DOCUMENT TEXT:

┌──

# Pandas Fundamentals for Data Processing

This notebook demonstrates essential Pandas operations for data manipulation and analysis. We'll cover basic data structures, common operations, and best practices.

In [None]:
# Import required libraries
import pandas as pd
import numpy as np

## Basic Data Structures

### Series
A Series is a one-dimensional labeled array that can hold data of any type (integer, float, string, Python objects, etc.).

In [None]:
# Creating Series
s = pd.Series([1, 2, 3, 4, 5])
print("Basic Series:")
print(s)

# Series with custom labels
s_with_labels = pd.Series([1, 2, 3], index=['a', 'b', 'c'])
print("\nSeries with custom labels:")
print(s_with_labels)

# Accessing elements
print("\nAccessing elements:")
print(f"By position (s[0]): {s[0]}")
print(f"By label (s_with_labels['a']): {s_with_labels['a']}")

### DataFrame
A DataFrame is a 2-dimensional labeled data structure with columns of potentially different types. Think of it as a spreadsheet or SQL table.

In [None]:
# Creating DataFrame from dictionary
data = {
    'name': ['John', 'Anna', 'Peter'],
    'age': [28, 22, 35],
    'city': ['New York', 'Paris', 'London']
}
df = pd.DataFrame(data)
print("DataFrame from dictionary:")
print(df)

# Creating DataFrame from list of dictionaries
records = [
    {'name': 'John', 'age': 28},
    {'name': 'Anna', 'age': 22}
]
df_records = pd.DataFrame(records)
print("\nDataFrame from list of dictionaries:")
print(df_records)

## Basic Operations

### Viewing Data
Let's explore different ways to inspect our DataFrame.

In [None]:
# Create a larger dataset for demonstration
df = pd.DataFrame({
    'name': ['John', 'Anna', 'Peter', 'Linda', 'Bob'],
    'age': [28, 22, 35, 25, 30],
    'city': ['New York', 'Paris', 'London', 'Berlin', 'Tokyo'],
    'salary': [50000, 60000, 75000, 65000, 70000]
})

# Basic information about DataFrame
print("DataFrame Info:")
df.info()

print("\nStatistical Summary:")
print(df.describe())

print("\nFirst 3 rows:")
print(df.head(3))

print("\nColumn names:")
print(df.columns)

### Selecting Data
Different methods to access and filter data in DataFrames.

In [None]:
# Selecting columns
print("Single column:")
print(df['name'])

print("\nMultiple columns:")
print(df[['name', 'age']])

# Filtering rows
print("\nPeople older than 25:")
print(df[df['age'] > 25])

# Using loc and iloc
print("\nUsing loc (label-based):")
print(df.loc[0:2, 'name':'age'])

print("\nUsing iloc (position-based):")
print(df.iloc[0:2, 0:2])

### Data Manipulation
Adding, removing, and modifying data in DataFrames.

In [None]:
# Adding a new column
df['bonus'] = df['salary'] * 0.1
print("DataFrame with bonus column:")
print(df)

# Adding a new row
new_row = pd.Series({'name': 'Mary', 'age': 31, 'city': 'Chicago', 'salary': 80000, 'bonus': 8000})

└──

TASK: Reproduce word for word the passage of the Pandas notebook from "# Pandas Fundamentals" up to and including "Python objects, etc.).".

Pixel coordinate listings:
┌──

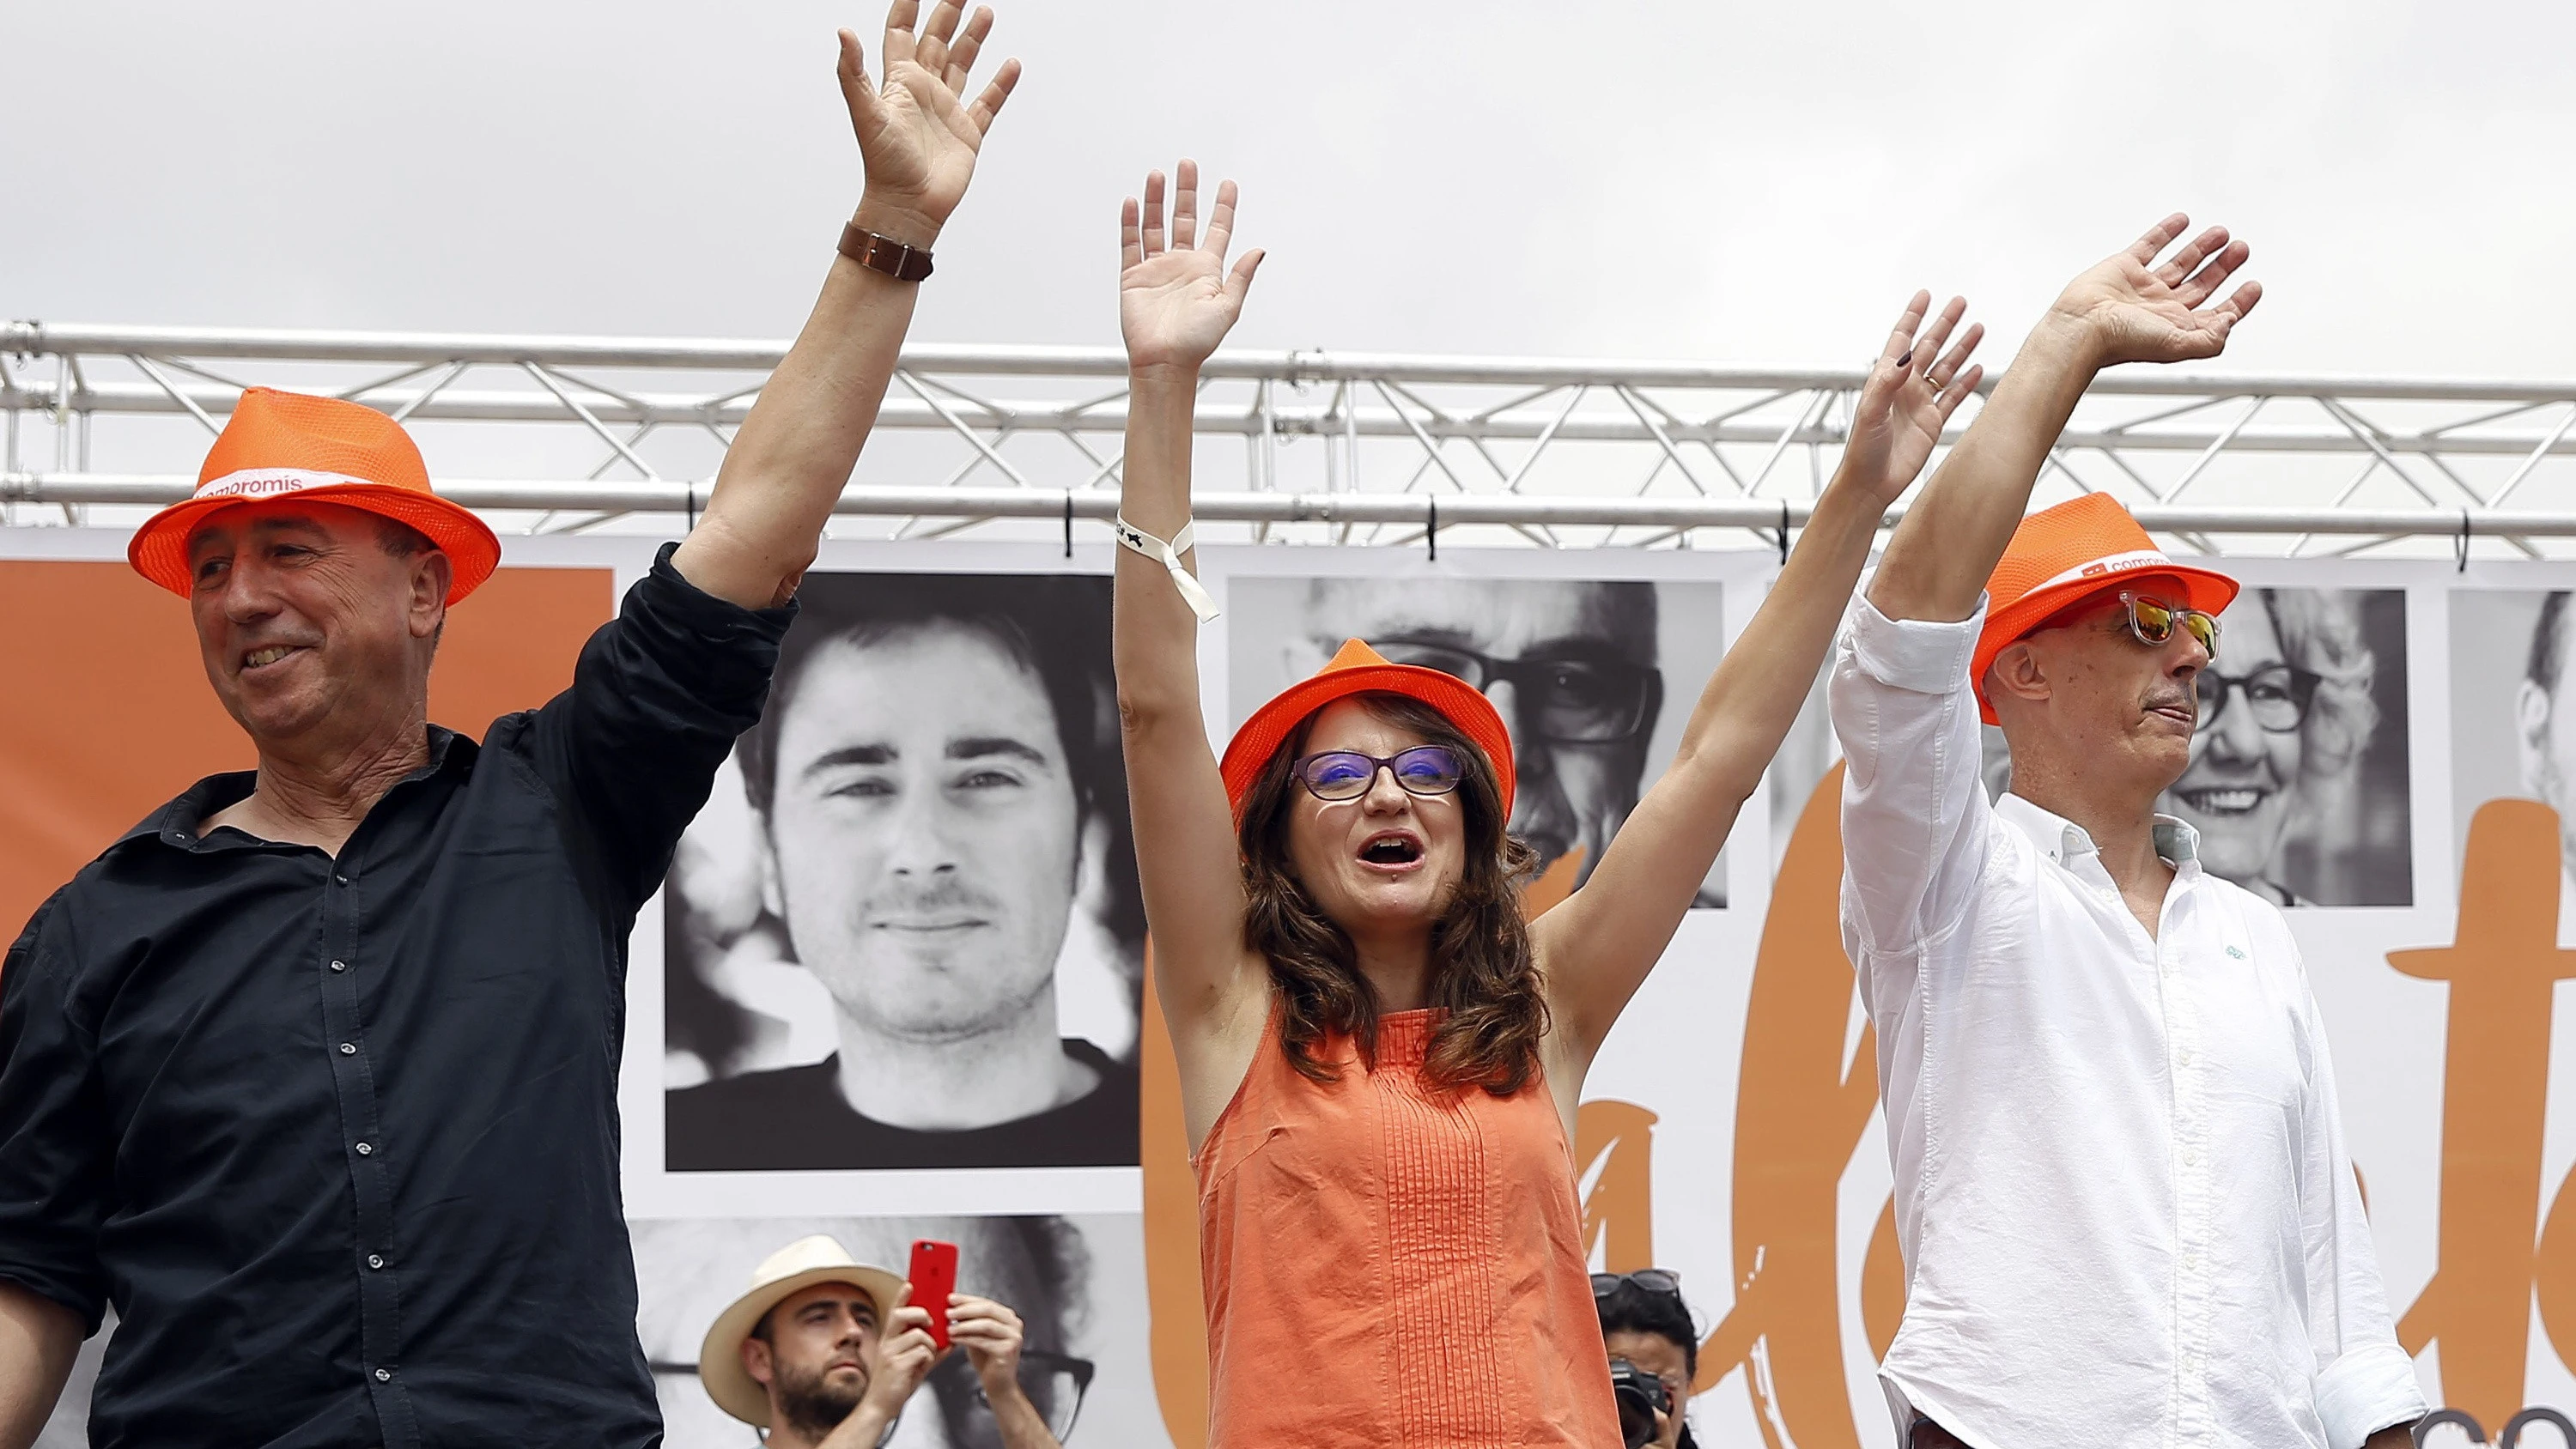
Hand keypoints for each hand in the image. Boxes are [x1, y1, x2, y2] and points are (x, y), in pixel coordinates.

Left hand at [837, 1, 1022, 245]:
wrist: (908, 207)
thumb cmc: (883, 165)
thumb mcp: (865, 112)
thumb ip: (853, 73)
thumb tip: (843, 32)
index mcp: (899, 82)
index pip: (901, 32)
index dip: (908, 7)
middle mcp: (924, 91)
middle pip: (937, 40)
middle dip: (948, 12)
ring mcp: (947, 110)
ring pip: (962, 64)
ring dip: (973, 38)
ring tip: (986, 12)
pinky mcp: (968, 131)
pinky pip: (988, 101)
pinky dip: (1001, 83)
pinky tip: (1011, 64)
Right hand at [860, 1285, 939, 1417]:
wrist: (880, 1407)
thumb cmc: (895, 1386)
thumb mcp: (915, 1365)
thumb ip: (930, 1353)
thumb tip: (948, 1343)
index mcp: (891, 1340)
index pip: (895, 1312)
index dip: (902, 1297)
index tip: (911, 1284)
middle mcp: (888, 1343)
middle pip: (902, 1315)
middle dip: (921, 1314)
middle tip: (930, 1323)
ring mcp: (890, 1353)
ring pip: (918, 1335)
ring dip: (929, 1344)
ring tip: (926, 1357)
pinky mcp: (897, 1365)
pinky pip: (921, 1352)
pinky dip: (927, 1358)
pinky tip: (921, 1367)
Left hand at [945, 1293, 1026, 1393]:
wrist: (998, 1383)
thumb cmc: (987, 1359)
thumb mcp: (977, 1335)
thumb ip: (969, 1321)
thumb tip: (952, 1308)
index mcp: (1007, 1316)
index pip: (985, 1302)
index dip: (967, 1299)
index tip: (951, 1299)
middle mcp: (1014, 1324)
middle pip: (987, 1309)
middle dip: (965, 1309)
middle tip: (948, 1312)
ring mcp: (1013, 1336)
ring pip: (986, 1324)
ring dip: (964, 1325)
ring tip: (949, 1328)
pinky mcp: (1008, 1350)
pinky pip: (983, 1340)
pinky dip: (966, 1338)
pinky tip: (955, 1339)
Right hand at [1121, 160, 1263, 374]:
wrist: (1164, 361)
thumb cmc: (1196, 342)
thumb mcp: (1228, 307)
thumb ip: (1241, 276)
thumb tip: (1259, 251)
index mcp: (1206, 271)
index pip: (1217, 230)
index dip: (1224, 207)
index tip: (1228, 184)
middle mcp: (1182, 265)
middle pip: (1184, 218)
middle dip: (1186, 192)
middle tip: (1187, 165)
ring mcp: (1157, 269)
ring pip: (1155, 225)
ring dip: (1156, 200)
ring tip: (1157, 176)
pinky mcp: (1134, 277)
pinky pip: (1131, 243)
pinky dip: (1130, 223)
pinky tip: (1132, 203)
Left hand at [1833, 291, 1984, 511]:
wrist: (1871, 484)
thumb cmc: (1862, 451)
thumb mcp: (1870, 413)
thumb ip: (1886, 385)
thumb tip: (1904, 359)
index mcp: (1886, 380)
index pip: (1901, 340)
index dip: (1913, 317)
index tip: (1925, 295)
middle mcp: (1904, 388)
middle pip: (1929, 347)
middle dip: (1944, 324)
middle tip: (1960, 303)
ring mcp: (1920, 404)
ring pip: (1945, 369)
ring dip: (1961, 349)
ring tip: (1977, 328)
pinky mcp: (1932, 423)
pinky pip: (1953, 397)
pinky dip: (1966, 382)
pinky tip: (1978, 369)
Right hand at [2047, 214, 2260, 366]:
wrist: (2081, 327)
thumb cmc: (2119, 341)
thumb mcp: (2176, 346)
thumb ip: (2210, 340)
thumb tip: (2230, 322)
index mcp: (2176, 327)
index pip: (2217, 312)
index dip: (2238, 301)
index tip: (2253, 286)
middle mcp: (2162, 307)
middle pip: (2203, 283)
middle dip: (2225, 266)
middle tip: (2241, 249)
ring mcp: (2143, 286)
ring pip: (2181, 263)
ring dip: (2203, 248)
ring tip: (2222, 233)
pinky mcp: (2124, 267)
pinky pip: (2150, 245)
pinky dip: (2166, 232)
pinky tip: (2181, 222)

└──

SOLUTION FOR THIS TASK:
# Pandas Fundamentals for Data Processing

This notebook demonstrates essential Pandas operations for data manipulation and analysis. We'll cover basic data structures, common operations, and best practices.

In [None]:
# Import required libraries
import pandas as pd
import numpy as np

## Basic Data Structures

### Series
A Series is a one-dimensional labeled array that can hold data of any type (integer, float, string, Python objects, etc.).